Basic Questions on Life Insurance Basics: Part 2

by Joe Plemon on September 16, 2009

Lonely Lancaster
Creative Commons License photo credit: Mike Thoma

Welcome to our two part series on life insurance. As indicated in part one, my purpose is not to give an all inclusive explanation of life insurance but a primer which should help you better understand what you have and what you need.

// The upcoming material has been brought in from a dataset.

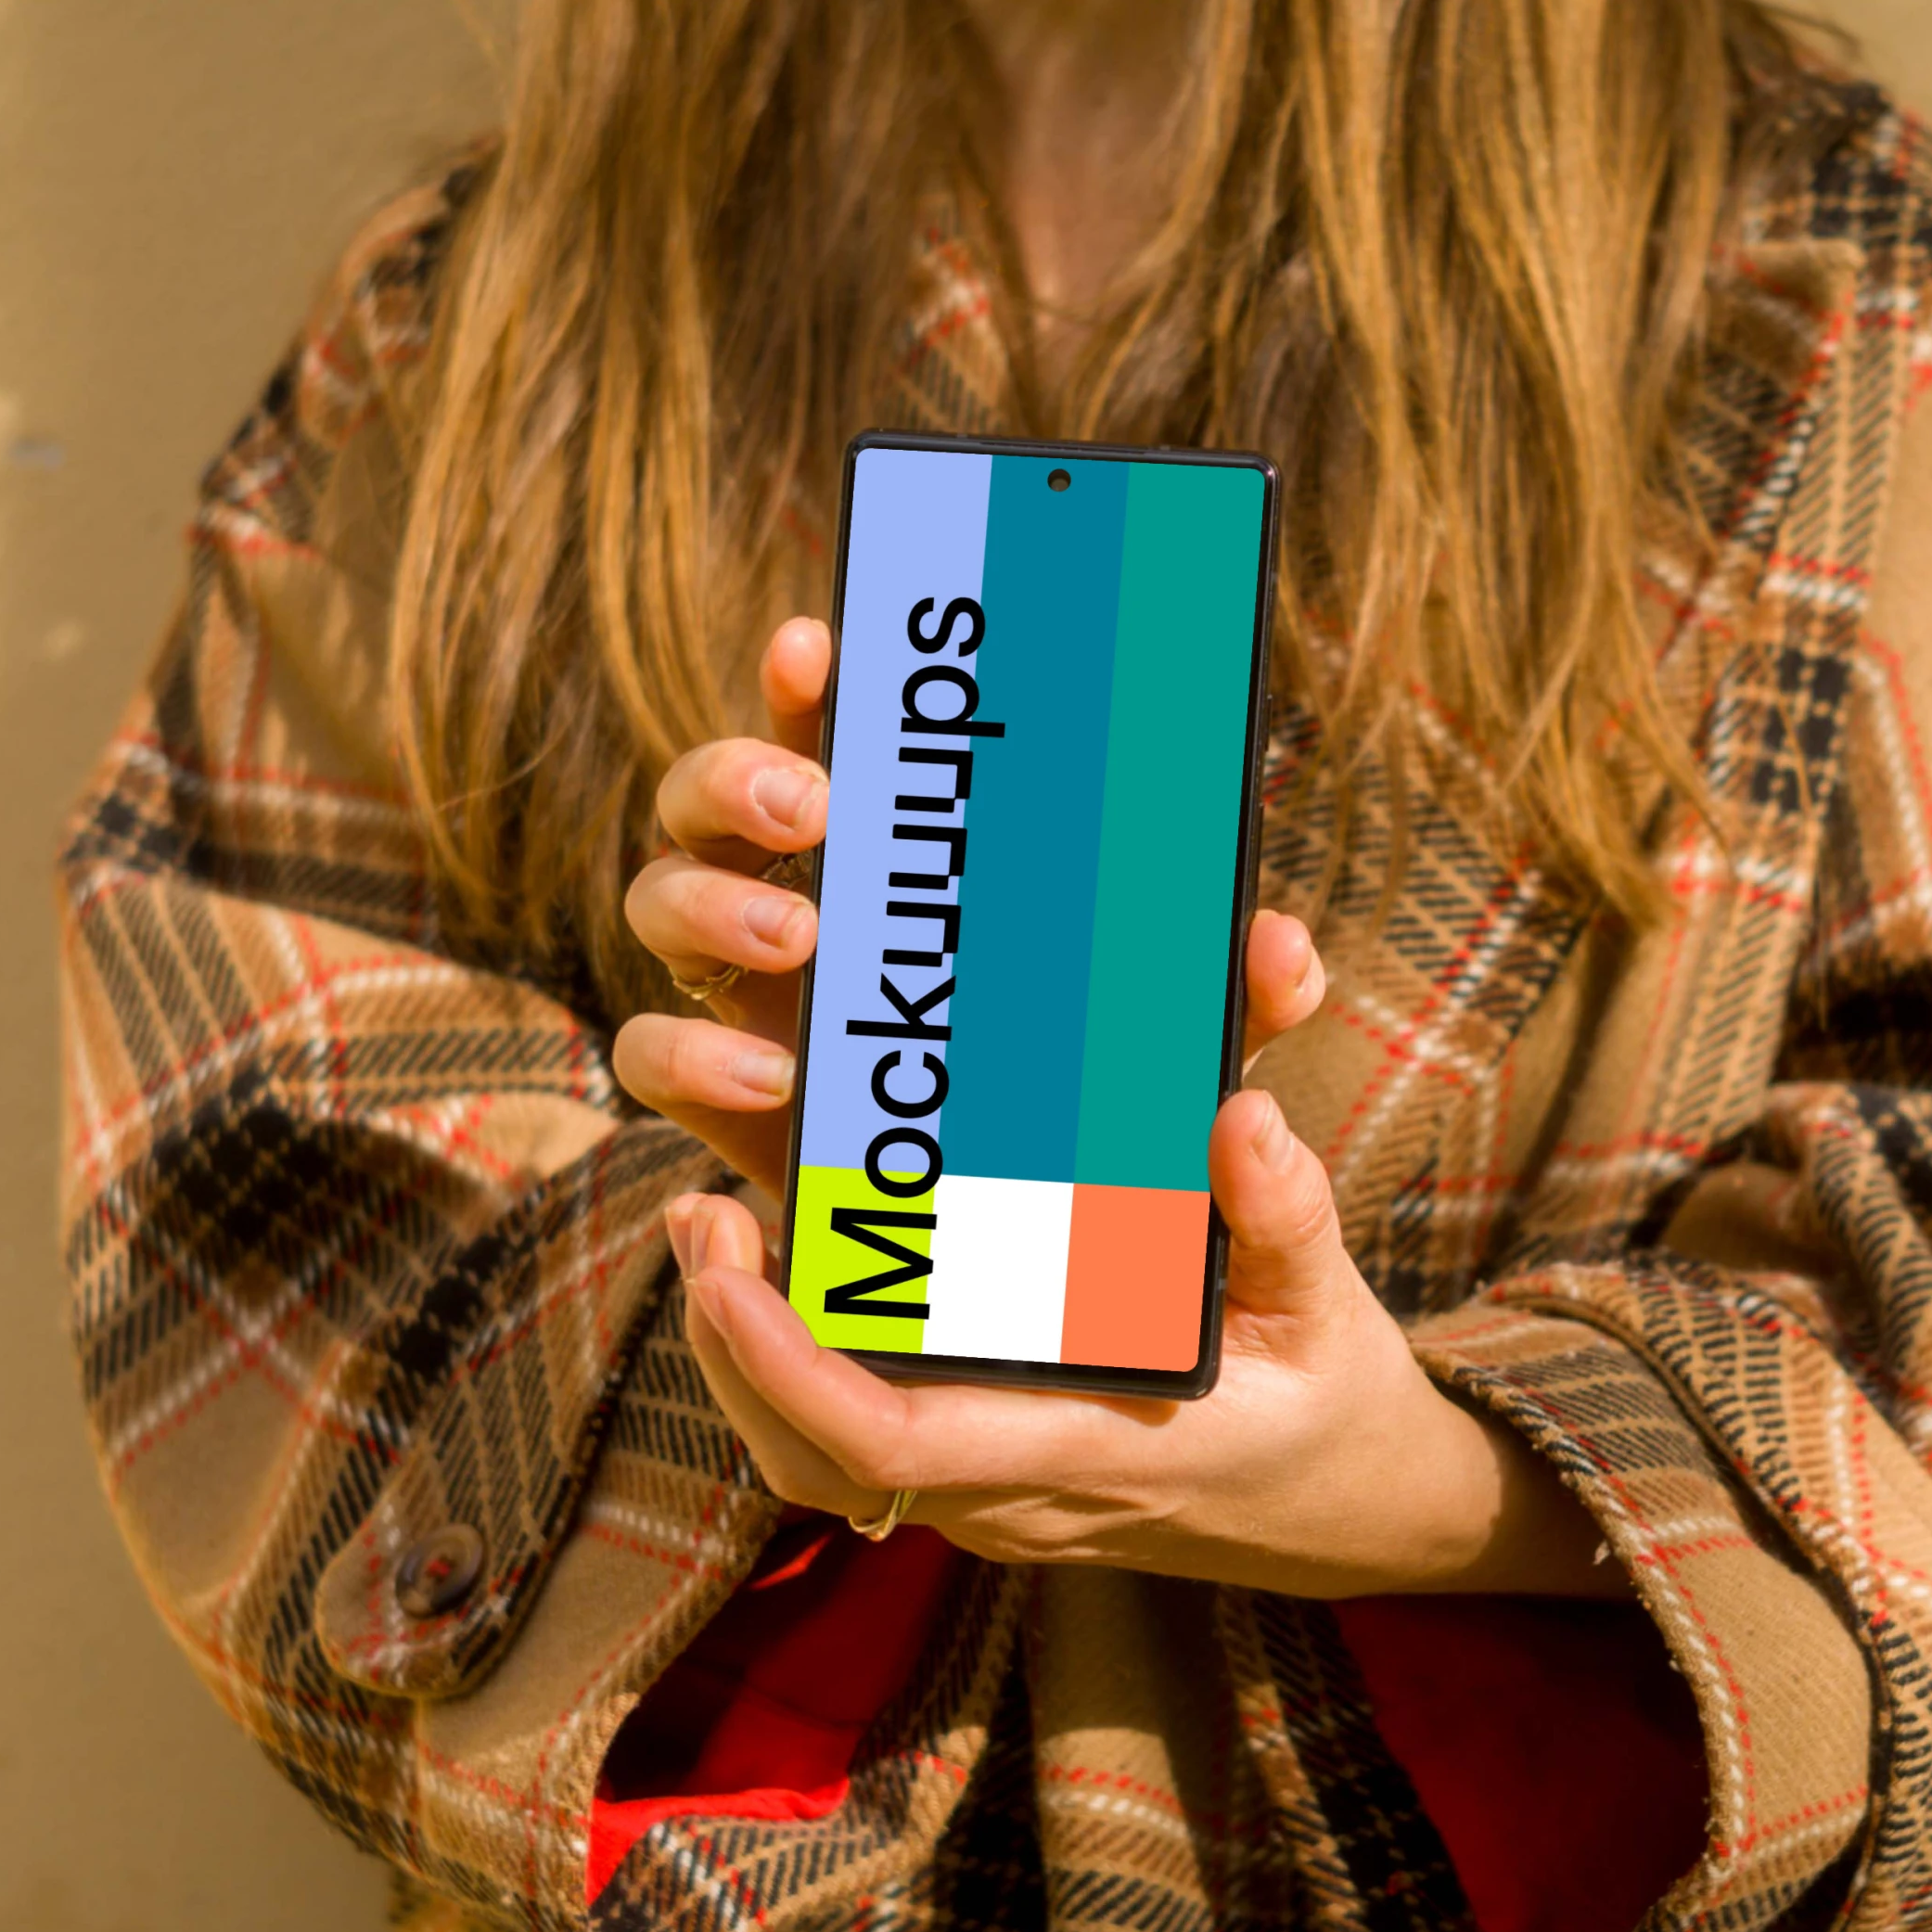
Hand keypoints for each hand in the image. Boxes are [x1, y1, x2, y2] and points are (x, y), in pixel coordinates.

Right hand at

In our previous post we covered the following topics:

Now…on to part two:

What is the best kind of Life Insurance?

In order to address this question, I am going to compare Whole Life vs Term Life, assuming the insured is a 30 year old male in good health. Dave Ramsey’s organization solicited actual Whole Life quotes from the five largest insurance companies for this fictional 30 year old. Averaging the quotes (which were very close), they discovered that a $125,000 policy would require a premium of $145 a month. A 30 year Term Life Insurance policy for $125,000 would cost $15 a month premium.

But, remembering that $125,000 is not nearly enough insurance to replace the lost income, let us assume a $50,000 annual salary and thus a $500,000 Term policy. The premium now becomes $35 a month. So what happens to the difference in premium? Remember that the Whole Life policy builds a cash value. In this case, the cash value will be $27,000 after 20 years and $66,000 after 40 years.

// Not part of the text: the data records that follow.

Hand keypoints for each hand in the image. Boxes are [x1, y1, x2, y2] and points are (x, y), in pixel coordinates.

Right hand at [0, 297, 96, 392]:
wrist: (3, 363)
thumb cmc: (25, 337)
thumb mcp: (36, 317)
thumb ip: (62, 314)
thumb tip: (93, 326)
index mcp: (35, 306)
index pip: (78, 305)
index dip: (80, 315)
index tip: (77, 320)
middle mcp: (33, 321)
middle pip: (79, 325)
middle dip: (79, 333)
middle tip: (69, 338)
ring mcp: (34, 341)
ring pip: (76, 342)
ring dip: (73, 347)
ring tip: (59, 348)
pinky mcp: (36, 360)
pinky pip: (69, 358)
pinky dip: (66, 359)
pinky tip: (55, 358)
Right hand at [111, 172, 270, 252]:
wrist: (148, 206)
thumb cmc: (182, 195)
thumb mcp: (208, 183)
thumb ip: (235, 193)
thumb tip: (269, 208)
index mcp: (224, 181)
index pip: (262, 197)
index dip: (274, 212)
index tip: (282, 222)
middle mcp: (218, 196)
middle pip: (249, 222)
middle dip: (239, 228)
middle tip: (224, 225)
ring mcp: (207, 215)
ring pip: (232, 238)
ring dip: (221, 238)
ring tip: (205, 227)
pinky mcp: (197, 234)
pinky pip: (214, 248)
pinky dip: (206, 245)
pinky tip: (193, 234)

Sounds pretty good until you figure what a conservative investment would bring if this 30 year old bought the term and invested his savings in premium through an investment brokerage. If he only averaged an 8% return on this $110 a month ($145 – $35), he would have a nest egg of $65,000 after 20 years and $384,000 after 40 years. The following table shows this comparison:

Whole

30 Year Term

Size of policy

$125,000

$500,000

Monthly premium

$145

$35

Cash Value after 20 years

$27,000

$66,000

Cash Value after 40 years

$65,000*

$384,000*

*based on earning an 8% return by investing the difference in premium.

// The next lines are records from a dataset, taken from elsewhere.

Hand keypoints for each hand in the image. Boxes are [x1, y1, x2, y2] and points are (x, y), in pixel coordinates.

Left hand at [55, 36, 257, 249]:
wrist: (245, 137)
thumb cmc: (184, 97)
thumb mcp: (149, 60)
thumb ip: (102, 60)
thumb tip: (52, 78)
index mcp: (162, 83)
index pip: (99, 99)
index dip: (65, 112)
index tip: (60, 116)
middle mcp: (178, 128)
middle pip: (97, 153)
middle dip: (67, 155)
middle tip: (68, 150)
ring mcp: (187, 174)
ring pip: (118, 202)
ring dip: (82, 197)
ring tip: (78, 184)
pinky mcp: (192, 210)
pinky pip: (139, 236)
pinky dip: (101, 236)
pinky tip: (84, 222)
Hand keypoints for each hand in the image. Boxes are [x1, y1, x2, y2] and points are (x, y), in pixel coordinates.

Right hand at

These numbers convincingly tell us that Term Life is a better buy for the money than Whole Life. One more detail about the Whole Life: when the insured person dies, the payoff from the insurance company is the face value of the policy only ($125,000 in the above example). What happens to the “cash value"? The insurance company keeps it.

What if you purchased a term policy but, because of health reasons, do not qualify to renew the policy after it expires?

Yes, it is possible that after the 30 year term, the insured person may have health difficulties that would make it very difficult to buy more life insurance. This contingency should motivate this person to work hard during these 30 years to be self insured. He should strive to be debt free and have a paid for house at this point in his life, and will not likely have dependent children. Besides, he will have the peace of mind during those 30 years of knowing that he has provided enough coverage to serve his family if needed.

What about Universal and Variable Life?

Universal and Variable are forms of permanent life insurance that correct some of the shortcomings of Whole life by offering options that allows for better investment returns and can include the cash value with the face value in the death benefit. Because the investment options are tied to money markets (Universal) or to stocks, bonds or mutual funds (Variable), the returns are not guaranteed. And inclusion of the cash value benefit will cost more in higher premiums. This being said, if permanent insurance is important to you, the Universal or Variable should be considered, making the same comparisons with Term as in the chart above.

What life insurance do you have?

That is a fair question. I cashed out my Whole Life Policy over 20 years ago and used the payout to purchase IRA’s for myself and my wife. We have used Term life ever since and have never regretted it. At 63 years old, I am three years from the end of a 10 year $500,000 term policy with a $78/month premium. We have no debt, a paid for house, an untapped IRA and three monthly pension checks for life. One of these has a 100% survivor benefit; the other two have 50% survivor benefits. We are close to being self insured, but we will weigh our options (whether to renew our policy and for how much) in three years when our current term policy expires.

Conclusion

My conclusion is that, with the affordable rates of term life insurance, there is absolutely no excuse for anyone who needs life insurance to not have it. By buying a cheap term life insurance policy, you will be buying your insurance from an insurance agency while making your investments through an investment brokerage; this is a clean and healthy distinction. While it doesn’t make as much sense for 50-59 year old’s to have life insurance, in some cases it is warranted. Meet with your financial planner to see what’s best for you and get the best term life insurance quote.